ちなみにこの本、日本語版は1988年の出版ですが、原著の出版は1979年です(“Three Mile An Hour God”)。ということは、小山先生がニューヨークのユニオン神学校に来られる少し前です。小山晃佑先生は、ユニオンでアジア人初の教授として招聘されましたが、この本も招聘検討の資料になったかもしれません。
ユニオンの教授会は、それまでジェイムズ・コーン(黒人)以外は皆白人であり、うわさでは、教授会でジェイムズ・コーンが、強く何か主張し始めると、他の白人の教授たちは黙って聞くだけで何も言えなくなったとか。そこで「〈白人対黒人〉の構図の中にいない人で、誰か優れた人はいないか」ということで、アジア人の小山先生に声がかかったという風に聞いたことがあります。真偽のほどは定かではありませんが、「さもありなん」という気もします。実際、その後の教授会では、小山先生の存在は「世界は白人と黒人だけではないよ」と認識させてくれたでしょうし、あのニコニコとユーモアたっぷりにお話される小山先生なら、きっと教授会の空気も和ませてくれたことでしょう。またある部分では、小山先生も、アメリカ社会における別のマイノリティーとしてジェイムズ・コーンに共感して発言されたことと思います。

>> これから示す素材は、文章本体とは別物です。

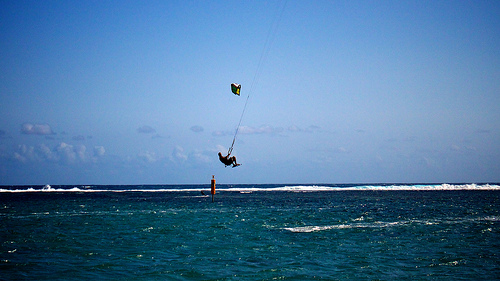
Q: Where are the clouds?
A: In the sky.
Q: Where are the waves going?
A: Towards the shore.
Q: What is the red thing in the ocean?
A: Buoy.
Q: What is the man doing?
A: Parasailing.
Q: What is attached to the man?
A: A Parashute.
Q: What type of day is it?
A: Sunny and clear.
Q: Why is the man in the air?
A: The Parachute lifted him up.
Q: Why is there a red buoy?
A: To mark the reefs.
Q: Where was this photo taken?
A: At the beach.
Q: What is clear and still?
A: Water.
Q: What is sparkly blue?
A: Water.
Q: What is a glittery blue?
A: Ocean.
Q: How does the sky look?
A: Mostly clear.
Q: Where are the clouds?
A: Lower part of sky.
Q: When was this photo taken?
A: During the day.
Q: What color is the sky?
A: Blue.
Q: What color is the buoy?
A: Red.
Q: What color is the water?
A: Dark blue.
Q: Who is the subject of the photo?
A: The person.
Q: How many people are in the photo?
A: One.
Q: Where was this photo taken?
A: At the beach.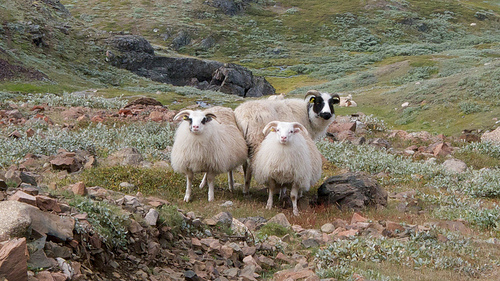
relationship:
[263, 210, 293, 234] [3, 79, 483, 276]
rock stuck in ground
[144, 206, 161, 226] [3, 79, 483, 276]
rock stuck in ground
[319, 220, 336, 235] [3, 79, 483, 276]
rock stuck in ground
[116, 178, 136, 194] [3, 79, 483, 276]
rock stuck in ground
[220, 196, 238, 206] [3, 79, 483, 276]
rock stuck in ground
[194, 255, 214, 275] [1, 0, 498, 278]
rock attached to ground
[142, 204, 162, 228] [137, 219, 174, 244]
rock stuck in ground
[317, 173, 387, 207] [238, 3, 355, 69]
rock on ground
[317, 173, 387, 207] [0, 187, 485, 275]
rock on ground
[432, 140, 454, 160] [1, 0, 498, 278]
rock stuck in ground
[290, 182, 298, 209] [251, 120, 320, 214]
sheep's leg of sheep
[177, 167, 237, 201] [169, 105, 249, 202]
sheep legs of goat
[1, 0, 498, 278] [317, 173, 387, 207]
ground full of rock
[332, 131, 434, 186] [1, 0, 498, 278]
bushes on ground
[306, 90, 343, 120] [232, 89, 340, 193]
head of goat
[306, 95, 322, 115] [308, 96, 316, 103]
ear of ear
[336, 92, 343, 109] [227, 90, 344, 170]
ear of sheep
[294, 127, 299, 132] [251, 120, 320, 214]
ear of sheep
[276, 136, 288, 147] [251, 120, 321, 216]
mouth of goat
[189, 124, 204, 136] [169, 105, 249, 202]
mouth of goat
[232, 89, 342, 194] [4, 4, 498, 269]
goat on hill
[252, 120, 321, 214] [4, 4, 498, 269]
goat on hill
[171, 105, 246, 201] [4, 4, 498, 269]
goat on hill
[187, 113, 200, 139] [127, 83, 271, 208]
nose on goat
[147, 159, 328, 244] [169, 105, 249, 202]
legs on a goat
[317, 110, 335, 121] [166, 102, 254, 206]
black nose on a goat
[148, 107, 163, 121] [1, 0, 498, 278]
rock in ground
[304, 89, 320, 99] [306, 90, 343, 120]
horn on head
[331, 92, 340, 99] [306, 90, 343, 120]
horn on head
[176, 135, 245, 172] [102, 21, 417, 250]
wool on sheep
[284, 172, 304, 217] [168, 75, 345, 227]
sheep's leg on sheep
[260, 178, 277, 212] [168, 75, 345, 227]
sheep's leg on sheep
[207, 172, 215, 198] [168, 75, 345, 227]
sheep legs on sheep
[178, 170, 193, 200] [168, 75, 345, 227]
sheep's leg on sheep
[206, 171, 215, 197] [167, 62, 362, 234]
legs on sheep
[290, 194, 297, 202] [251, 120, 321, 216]
spot on goat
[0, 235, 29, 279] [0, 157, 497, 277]
rock on ground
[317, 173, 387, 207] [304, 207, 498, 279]
rock in ground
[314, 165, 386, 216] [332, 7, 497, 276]
rock stuck in ground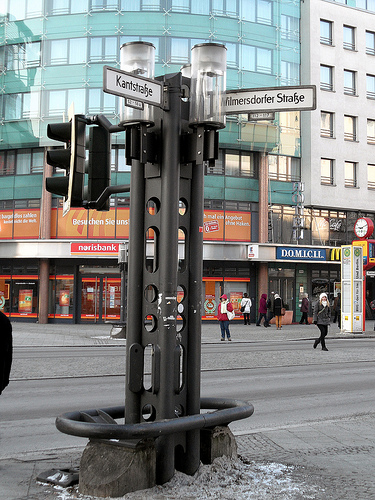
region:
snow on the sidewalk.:
[207, 461, 242, 489]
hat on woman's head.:
[318, 292, 327, 296]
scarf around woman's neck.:
[320, 300, 328, 308]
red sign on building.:
[68, 245, 115, 251]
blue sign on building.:
[278, 249, 320, 255]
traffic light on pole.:
[46, 117, 79, 198]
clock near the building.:
[350, 218, 370, 239]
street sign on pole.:
[99, 81, 160, 97]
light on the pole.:
[190, 62, 218, 124]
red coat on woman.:
[218, 314, 221, 317]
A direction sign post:
[100, 67, 169, 116]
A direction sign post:
[226, 88, 317, 125]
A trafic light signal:
[26, 110, 111, 208]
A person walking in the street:
[308, 295, 339, 353]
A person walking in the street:
[216, 286, 240, 339]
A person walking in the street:
[237, 289, 254, 326]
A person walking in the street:
[257, 286, 267, 328]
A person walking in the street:
[273, 288, 285, 336]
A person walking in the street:
[293, 287, 306, 334]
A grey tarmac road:
[267, 349, 361, 464]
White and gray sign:
[221, 85, 316, 113]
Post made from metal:
[159, 72, 174, 479]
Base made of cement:
[77, 424, 235, 497]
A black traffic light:
[46, 114, 109, 210]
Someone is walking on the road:
[312, 293, 330, 349]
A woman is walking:
[217, 293, 234, 342]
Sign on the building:
[71, 241, 118, 254]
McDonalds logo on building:
[330, 247, 340, 260]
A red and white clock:
[354, 216, 372, 237]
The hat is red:
[219, 293, 227, 298]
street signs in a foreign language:
[93, 66, 318, 121]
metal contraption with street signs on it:
[70, 45, 262, 475]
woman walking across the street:
[308, 294, 338, 352]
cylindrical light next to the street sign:
[187, 40, 229, 131]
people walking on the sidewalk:
[241, 293, 310, 329]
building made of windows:
[6, 2, 308, 210]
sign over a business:
[272, 243, 345, 262]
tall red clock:
[353, 216, 372, 249]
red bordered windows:
[2, 270, 122, 325]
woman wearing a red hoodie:
[216, 293, 235, 341]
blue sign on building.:
[274, 250, 324, 259]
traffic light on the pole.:
[53, 121, 72, 198]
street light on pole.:
[194, 54, 224, 119]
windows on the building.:
[231, 155, 249, 166]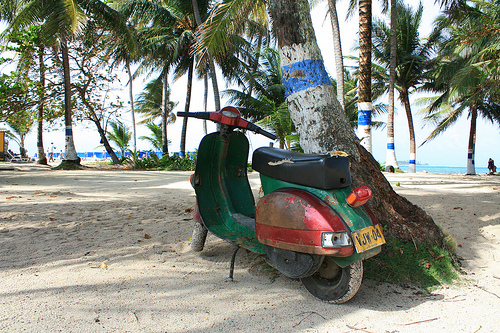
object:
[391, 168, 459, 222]
ground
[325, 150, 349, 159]
tear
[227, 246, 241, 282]
center stand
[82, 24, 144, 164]
tree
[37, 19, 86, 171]
tree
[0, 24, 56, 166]
tree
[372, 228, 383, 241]
number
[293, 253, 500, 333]
twigs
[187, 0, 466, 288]
tree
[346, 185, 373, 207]
light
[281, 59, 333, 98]
blue stripe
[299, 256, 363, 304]
tire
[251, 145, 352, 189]
seat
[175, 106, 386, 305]
bike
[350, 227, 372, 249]
plate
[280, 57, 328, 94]
paint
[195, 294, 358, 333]
shade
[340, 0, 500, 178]
trees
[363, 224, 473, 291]
grass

ちなみにジェイムズ・コーン自身、遺著『誰にも言わないと言ったけれど』の中で、ユニオン神学校の同僚(教授)たちに(白人教授たちも含めて)感謝の言葉を記していることを付け加えておきます。
さて、“Three Mile An Hour God”の日本語版は、1982年に、前半だけが先行して、『時速五キロの神』として、望 月賢一郎氏の訳で出版されました。こちらは、いかにもまじめな望月先生らしくやや硬めの訳です。それに対して、後半部分である『助産婦は神を畏れて』の原みち子さんの訳は児童文学の訳をされる原さんらしい、わかりやすい、こなれた日本語です。今はどちらも入手困難なようですから、もしも原みち子さんが、ご健在なら、前半も新たに訳されて、合本で出していただけたらな、と思いました。
でもそれが無理なら、どなたか新しく、流ちょうな日本語にして合本で出してくだされば、と思いました。同信社さんの許可が得られるならば、別の出版社から出されることもありうるかもしれません。出版関係の方も、ご一考ください。
『水牛神学』、『富士山とシナイ山』、『十字架につけられた精神』(教文館)の訳は硬いです。「小山先生なら、もっとフランクな日本語を使われるのだけれど」と、ちょっと残念に思いました。思い切って「ですます調」でもよかったのでは」と思いました。(勝手なことを言って、スミマセン。書評には書きませんでしたが。)